Very few breakfast cereals are truly sugar free. Food manufacturers help children develop a sweet tooth at an early age: most processed cereals contain fast-releasing sugars and have added sugar. Instead of giving your children such cereals, provide them with a choice of oats, sugar-free cornflakes, or other such unsweetened whole-grain cereals, and encourage them to sweeten their cereal with fruit such as a sliced banana, apple, or pear, some berries, or perhaps a few raisins.

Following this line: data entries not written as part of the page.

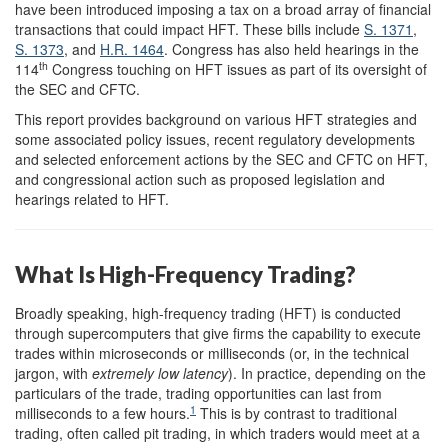
have been introduced imposing a tax on a broad array of financial
transactions that could impact HFT. These bills include
S. 1371
,
S. 1373
, and
H.R. 1464
. Congress has also held hearings in the
th
114
Congress touching on HFT issues as part of its oversight of
the SEC and CFTC.
This report provides background on various HFT strategies and
some associated policy issues, recent regulatory developments
and selected enforcement actions by the SEC and CFTC on HFT,
and congressional action such as proposed legislation and
hearings related to HFT.
What Is High-Frequency Trading?
Broadly speaking, high-frequency trading (HFT) is conducted
through supercomputers that give firms the capability to execute
trades within microseconds or milliseconds (or, in the technical
jargon, with
extremely low latency
). In practice, depending on the
particulars of the trade, trading opportunities can last from
1
milliseconds to a few hours.
This is by contrast to traditional
trading, often called pit trading, in which traders would meet at a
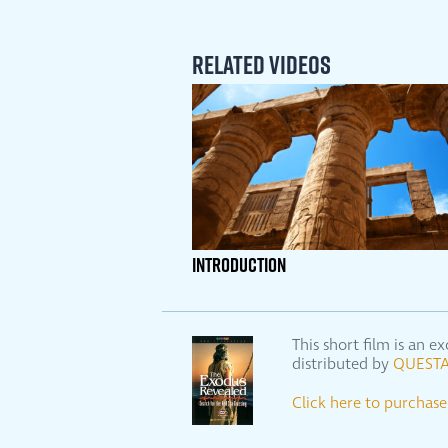
Related Videos
INTRODUCTION
This short film is an
distributed by
QUESTA
Click here to purcha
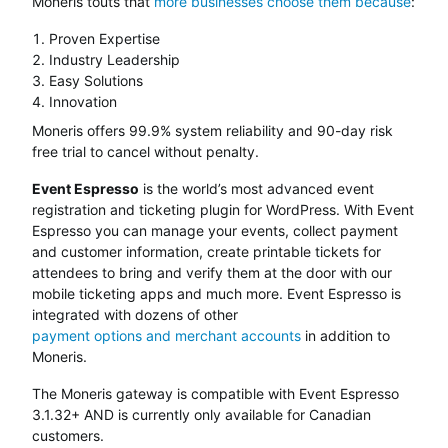
Moneris touts that
more businesses choose them because
:
Proven Expertise
Industry Leadership
Easy Solutions
Innovation
Moneris offers 99.9% system reliability and 90-day risk
free trial to cancel without penalty.
Event Espresso
is the world’s most advanced event
registration and ticketing plugin for WordPress. With Event
Espresso you can manage your events, collect payment
and customer information, create printable tickets for
attendees to bring and verify them at the door with our
mobile ticketing apps and much more. Event Espresso is
integrated with dozens of other
payment options and merchant accounts
in addition to
Moneris.
The Moneris gateway is compatible with Event Espresso
3.1.32+ AND is currently only available for Canadian
customers.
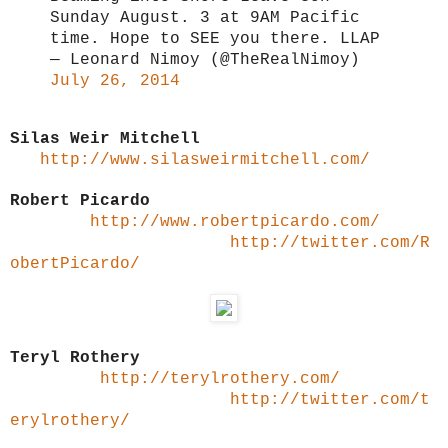
Sunday August. 3 at 9AM Pacific
time. Hope to SEE you there. LLAP
— Leonard Nimoy (@TheRealNimoy)
July 26, 2014
Silas Weir Mitchell
http://www.silasweirmitchell.com/
Robert Picardo
http://www.robertpicardo.com/
http://twitter.com/R
obertPicardo/
Teryl Rothery
http://terylrothery.com/
http://twitter.com/t
erylrothery/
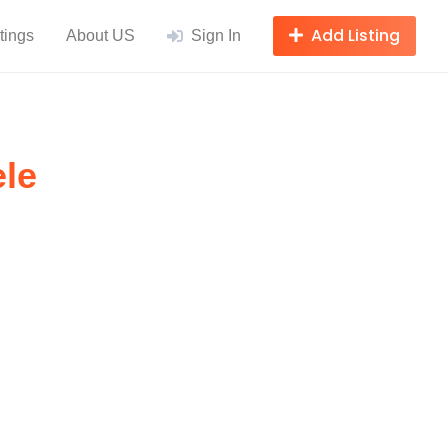
Add Listing
tings
About US
Sign In
ele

The best snacks are fruit (especially berries), so make sure you always have a mountain of fresh, appealing fruit for your children to nibble on at their discretion. Send them to school with fruit rather than money to buy sweets. Sure, when they are older and have pocket money, they will buy sweets and get them at parties. But if sweets and sweetened drinks and foods are not part of their day-to-day diet, they are unlikely to c
rave them or develop an addiction.
Another good habit to develop in your children is eating vegetables, including raw ones, with each meal. The trick here is to find ways of preparing vegetables so they taste good. Too many vegetables are cooked to death and taste bland. Raw organic carrots, peas, parsnip chips (made by steam-frying in diluted soy sauce), and mashed and baked potatoes are naturally quite sweet and favorites with children. Serving something raw with each meal, even if it is just a few leaves of watercress, grated red cabbage, tomato, or carrot, develops the taste for salad foods.
While there are many ways of making healthy desserts, if a child always ends a meal this way, she acquires a habit for life. Instead, restrict healthy desserts as a treat and give the child as much of the main course as she wants. If my children are still hungry at the end of a meal, they help themselves to fruit.